--- start ---

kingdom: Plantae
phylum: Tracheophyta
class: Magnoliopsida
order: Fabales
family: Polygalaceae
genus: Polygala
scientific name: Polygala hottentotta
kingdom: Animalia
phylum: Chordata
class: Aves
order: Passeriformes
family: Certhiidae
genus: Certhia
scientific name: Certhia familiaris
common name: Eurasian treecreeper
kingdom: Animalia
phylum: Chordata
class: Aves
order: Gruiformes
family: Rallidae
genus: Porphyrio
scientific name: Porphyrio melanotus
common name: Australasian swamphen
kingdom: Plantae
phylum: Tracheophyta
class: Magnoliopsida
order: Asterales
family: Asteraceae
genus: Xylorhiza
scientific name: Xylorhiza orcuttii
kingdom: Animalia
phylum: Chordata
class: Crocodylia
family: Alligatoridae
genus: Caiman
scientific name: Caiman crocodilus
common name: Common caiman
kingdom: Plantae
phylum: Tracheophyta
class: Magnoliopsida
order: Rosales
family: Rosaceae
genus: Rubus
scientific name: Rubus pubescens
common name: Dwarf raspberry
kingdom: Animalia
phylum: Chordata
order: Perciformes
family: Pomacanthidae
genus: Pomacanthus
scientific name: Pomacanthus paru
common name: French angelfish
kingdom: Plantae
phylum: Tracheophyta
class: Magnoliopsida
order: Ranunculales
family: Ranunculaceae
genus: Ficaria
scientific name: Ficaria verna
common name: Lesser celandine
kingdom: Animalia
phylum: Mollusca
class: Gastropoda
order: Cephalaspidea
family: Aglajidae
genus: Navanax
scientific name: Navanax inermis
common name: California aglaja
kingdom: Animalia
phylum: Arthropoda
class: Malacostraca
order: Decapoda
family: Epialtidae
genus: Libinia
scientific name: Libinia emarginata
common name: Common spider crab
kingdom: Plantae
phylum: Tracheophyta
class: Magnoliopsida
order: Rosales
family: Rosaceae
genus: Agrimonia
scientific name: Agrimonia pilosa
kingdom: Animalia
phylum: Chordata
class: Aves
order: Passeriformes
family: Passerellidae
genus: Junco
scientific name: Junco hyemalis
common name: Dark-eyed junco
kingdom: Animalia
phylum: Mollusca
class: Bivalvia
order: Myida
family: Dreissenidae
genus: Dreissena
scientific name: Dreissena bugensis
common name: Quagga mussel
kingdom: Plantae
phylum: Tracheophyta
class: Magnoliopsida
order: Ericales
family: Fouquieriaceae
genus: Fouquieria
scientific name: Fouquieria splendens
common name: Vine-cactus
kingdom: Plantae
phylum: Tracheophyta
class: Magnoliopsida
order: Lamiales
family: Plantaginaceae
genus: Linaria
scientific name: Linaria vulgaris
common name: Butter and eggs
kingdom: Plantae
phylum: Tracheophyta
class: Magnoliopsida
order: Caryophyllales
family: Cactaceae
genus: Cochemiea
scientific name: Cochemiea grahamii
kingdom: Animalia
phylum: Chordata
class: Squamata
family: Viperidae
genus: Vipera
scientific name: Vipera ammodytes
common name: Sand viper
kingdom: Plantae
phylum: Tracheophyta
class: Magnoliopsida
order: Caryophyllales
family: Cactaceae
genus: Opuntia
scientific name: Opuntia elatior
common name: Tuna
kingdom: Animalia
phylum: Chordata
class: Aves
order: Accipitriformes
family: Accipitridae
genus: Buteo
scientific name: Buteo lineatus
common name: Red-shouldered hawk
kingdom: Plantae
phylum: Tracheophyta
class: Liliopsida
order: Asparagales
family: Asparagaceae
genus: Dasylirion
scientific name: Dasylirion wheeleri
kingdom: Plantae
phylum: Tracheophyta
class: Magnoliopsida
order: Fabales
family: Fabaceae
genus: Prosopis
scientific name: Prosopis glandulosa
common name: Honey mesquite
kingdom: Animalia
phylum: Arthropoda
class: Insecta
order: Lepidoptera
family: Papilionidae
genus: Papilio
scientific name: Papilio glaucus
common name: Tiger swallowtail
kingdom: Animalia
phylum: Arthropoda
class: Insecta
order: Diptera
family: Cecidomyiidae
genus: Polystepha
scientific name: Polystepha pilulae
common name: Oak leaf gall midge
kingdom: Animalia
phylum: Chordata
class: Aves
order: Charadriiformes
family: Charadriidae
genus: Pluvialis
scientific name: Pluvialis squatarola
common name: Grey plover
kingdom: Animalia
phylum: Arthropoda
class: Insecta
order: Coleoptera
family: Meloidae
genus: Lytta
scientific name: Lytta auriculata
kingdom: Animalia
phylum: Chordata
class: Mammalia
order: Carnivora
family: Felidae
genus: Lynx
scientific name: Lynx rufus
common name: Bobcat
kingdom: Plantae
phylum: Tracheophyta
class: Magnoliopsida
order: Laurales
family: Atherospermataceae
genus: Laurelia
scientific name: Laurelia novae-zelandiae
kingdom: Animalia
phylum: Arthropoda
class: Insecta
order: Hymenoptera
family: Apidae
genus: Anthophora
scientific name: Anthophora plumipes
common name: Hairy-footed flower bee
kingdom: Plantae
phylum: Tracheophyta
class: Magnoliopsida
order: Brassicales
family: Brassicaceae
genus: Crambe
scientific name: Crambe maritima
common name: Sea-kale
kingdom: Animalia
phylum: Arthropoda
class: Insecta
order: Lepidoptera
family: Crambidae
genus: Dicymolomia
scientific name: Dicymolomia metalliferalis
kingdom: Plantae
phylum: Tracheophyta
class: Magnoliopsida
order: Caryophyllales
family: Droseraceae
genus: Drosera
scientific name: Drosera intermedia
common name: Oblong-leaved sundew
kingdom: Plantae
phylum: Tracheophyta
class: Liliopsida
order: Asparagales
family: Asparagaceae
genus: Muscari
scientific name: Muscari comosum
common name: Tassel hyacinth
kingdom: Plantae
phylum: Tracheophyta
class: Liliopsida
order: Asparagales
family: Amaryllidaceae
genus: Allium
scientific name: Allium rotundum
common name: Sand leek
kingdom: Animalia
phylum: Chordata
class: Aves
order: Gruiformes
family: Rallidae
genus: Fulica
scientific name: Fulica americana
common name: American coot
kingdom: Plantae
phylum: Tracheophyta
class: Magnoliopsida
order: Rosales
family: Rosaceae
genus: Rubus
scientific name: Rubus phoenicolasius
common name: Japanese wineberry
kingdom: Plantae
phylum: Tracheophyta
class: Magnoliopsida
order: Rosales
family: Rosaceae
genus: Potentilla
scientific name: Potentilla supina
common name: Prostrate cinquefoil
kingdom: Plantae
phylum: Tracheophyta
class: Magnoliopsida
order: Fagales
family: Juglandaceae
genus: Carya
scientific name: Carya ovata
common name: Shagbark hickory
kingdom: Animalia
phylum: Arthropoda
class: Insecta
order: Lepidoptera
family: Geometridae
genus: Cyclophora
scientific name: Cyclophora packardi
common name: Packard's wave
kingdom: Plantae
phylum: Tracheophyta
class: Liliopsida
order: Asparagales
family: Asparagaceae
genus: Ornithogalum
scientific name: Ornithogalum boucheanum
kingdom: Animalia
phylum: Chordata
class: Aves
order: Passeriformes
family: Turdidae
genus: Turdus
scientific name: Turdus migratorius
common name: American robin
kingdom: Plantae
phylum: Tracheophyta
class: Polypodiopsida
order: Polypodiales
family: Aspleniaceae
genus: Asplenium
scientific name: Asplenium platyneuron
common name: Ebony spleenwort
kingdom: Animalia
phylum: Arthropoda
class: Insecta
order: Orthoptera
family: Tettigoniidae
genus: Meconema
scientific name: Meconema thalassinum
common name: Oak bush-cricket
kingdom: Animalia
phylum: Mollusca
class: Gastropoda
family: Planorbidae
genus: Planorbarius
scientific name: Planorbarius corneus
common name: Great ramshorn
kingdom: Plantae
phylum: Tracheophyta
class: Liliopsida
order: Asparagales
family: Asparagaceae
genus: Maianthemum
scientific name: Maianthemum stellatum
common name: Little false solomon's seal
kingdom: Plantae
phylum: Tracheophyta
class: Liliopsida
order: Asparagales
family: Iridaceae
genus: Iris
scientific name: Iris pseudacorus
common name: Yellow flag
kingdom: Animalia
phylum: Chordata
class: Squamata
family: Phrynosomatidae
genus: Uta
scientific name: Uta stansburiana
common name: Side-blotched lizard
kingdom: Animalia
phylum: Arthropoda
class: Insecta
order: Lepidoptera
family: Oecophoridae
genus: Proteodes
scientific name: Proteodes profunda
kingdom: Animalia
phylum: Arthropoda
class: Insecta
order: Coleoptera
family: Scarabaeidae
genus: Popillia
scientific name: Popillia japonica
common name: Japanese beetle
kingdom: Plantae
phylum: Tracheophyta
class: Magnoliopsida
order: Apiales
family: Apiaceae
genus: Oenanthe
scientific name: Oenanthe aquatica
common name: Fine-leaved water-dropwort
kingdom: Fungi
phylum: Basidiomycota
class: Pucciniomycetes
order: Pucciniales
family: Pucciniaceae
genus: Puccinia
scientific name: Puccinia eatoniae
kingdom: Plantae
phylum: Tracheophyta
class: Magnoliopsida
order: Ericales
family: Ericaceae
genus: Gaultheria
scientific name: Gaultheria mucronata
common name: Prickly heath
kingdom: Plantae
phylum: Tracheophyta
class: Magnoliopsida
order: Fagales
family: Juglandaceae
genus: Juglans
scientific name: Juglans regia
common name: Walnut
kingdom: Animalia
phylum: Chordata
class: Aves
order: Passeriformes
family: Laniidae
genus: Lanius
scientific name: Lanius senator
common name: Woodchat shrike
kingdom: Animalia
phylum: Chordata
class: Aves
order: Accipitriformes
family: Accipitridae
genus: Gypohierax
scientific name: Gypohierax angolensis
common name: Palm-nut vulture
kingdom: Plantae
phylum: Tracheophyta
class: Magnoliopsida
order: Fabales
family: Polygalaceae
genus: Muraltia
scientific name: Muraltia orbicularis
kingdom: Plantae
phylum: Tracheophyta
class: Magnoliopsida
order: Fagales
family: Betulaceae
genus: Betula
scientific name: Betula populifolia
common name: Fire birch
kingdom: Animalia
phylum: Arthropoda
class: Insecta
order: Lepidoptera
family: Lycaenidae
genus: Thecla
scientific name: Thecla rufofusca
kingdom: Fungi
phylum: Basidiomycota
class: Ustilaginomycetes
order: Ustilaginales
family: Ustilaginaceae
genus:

--- end ---

**WHAT IS REQUIRED:** Output the entries word for word, from the very first line through the line containing "scientific name: Certhia familiaris", with both of those lines included.

**FINISHED TASK:**
kingdom: Plantae
phylum: Tracheophyta
class: Magnoliopsida
order: Fabales
family: Polygalaceae
genus: Polygala
scientific name: Polygala hottentotta
kingdom: Animalia
phylum: Chordata
class: Aves
order: Passeriformes
family: Certhiidae
genus: Certhia
scientific name: Certhia familiaris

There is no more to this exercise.